» ABOUT THIS EXERCISE:
Echo the lines below word for word, beginning with the line containing "Is the sum of" and continuing through the line containing "What is the range", including both of those lines.

----------------

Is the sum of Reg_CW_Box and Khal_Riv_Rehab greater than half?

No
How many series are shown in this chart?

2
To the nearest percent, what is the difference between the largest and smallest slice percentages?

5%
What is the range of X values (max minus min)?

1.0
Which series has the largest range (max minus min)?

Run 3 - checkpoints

----------------

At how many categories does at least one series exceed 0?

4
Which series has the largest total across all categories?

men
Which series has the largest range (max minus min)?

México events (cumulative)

----------------

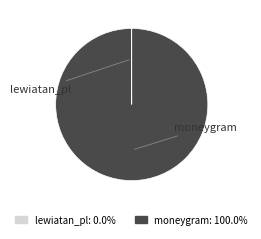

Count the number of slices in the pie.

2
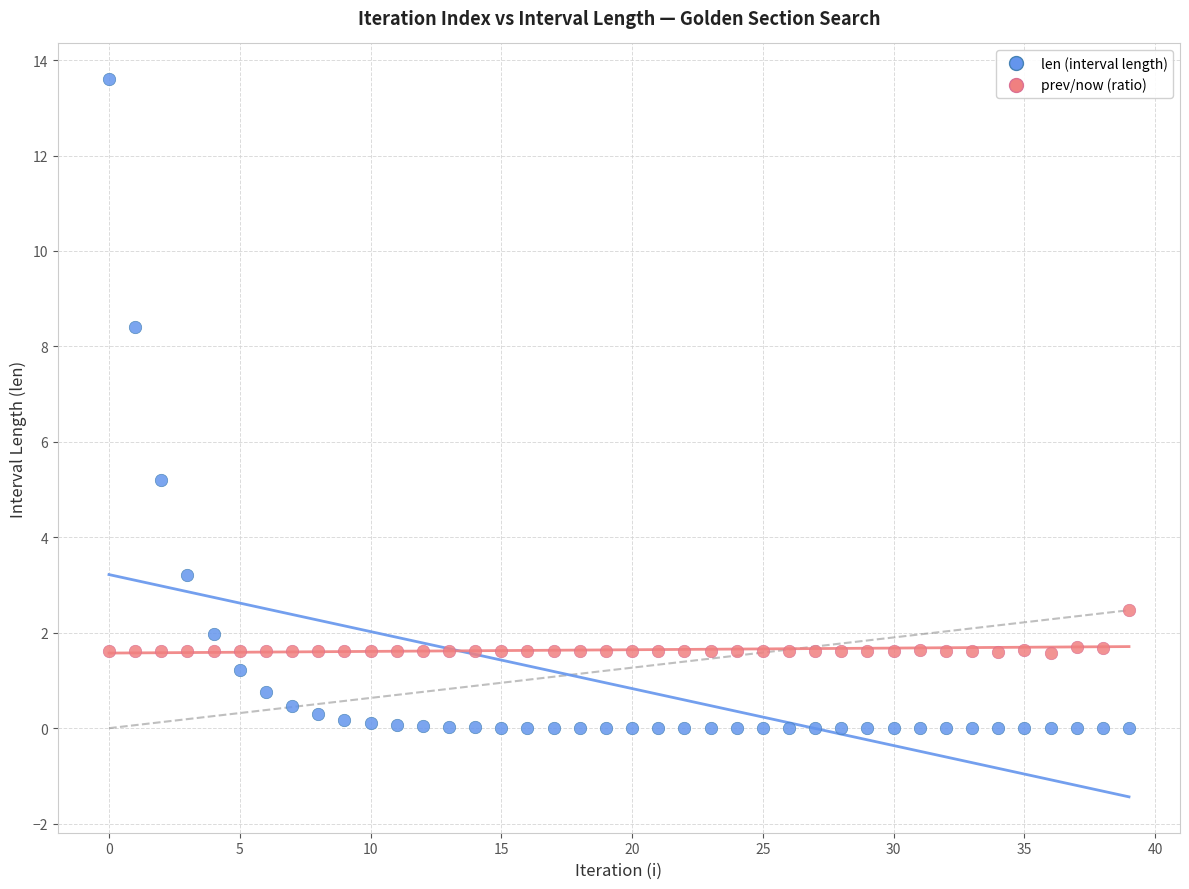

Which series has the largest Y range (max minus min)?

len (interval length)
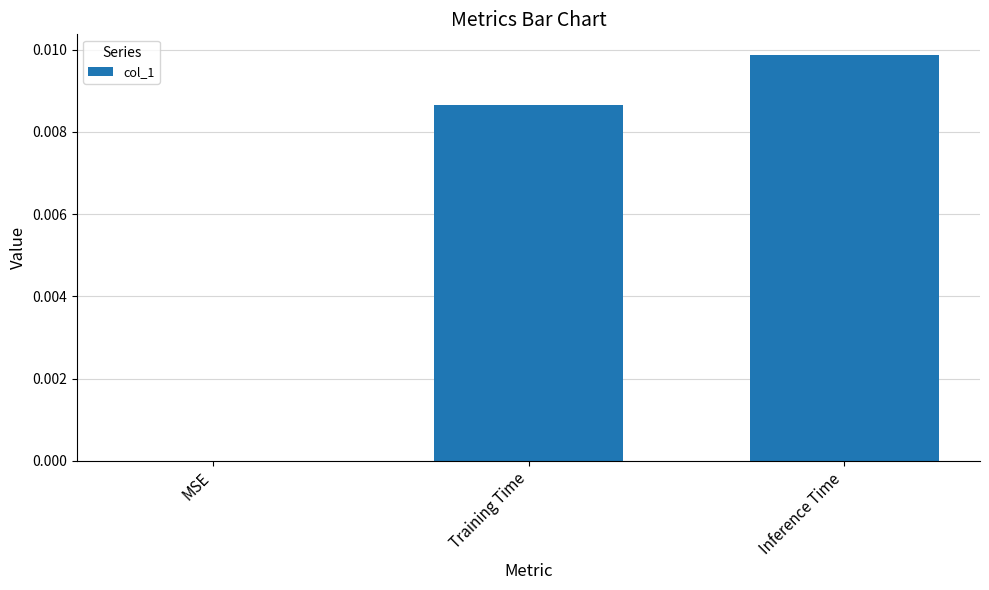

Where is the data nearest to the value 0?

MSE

----------------

» RESPONSE:
Is the sum of Reg_CW_Box and Khal_Riv_Rehab greater than half?

No
How many series are shown in this chart?

2
To the nearest percent, what is the difference between the largest and smallest slice percentages?

5%
What is the range of X values (max minus min)?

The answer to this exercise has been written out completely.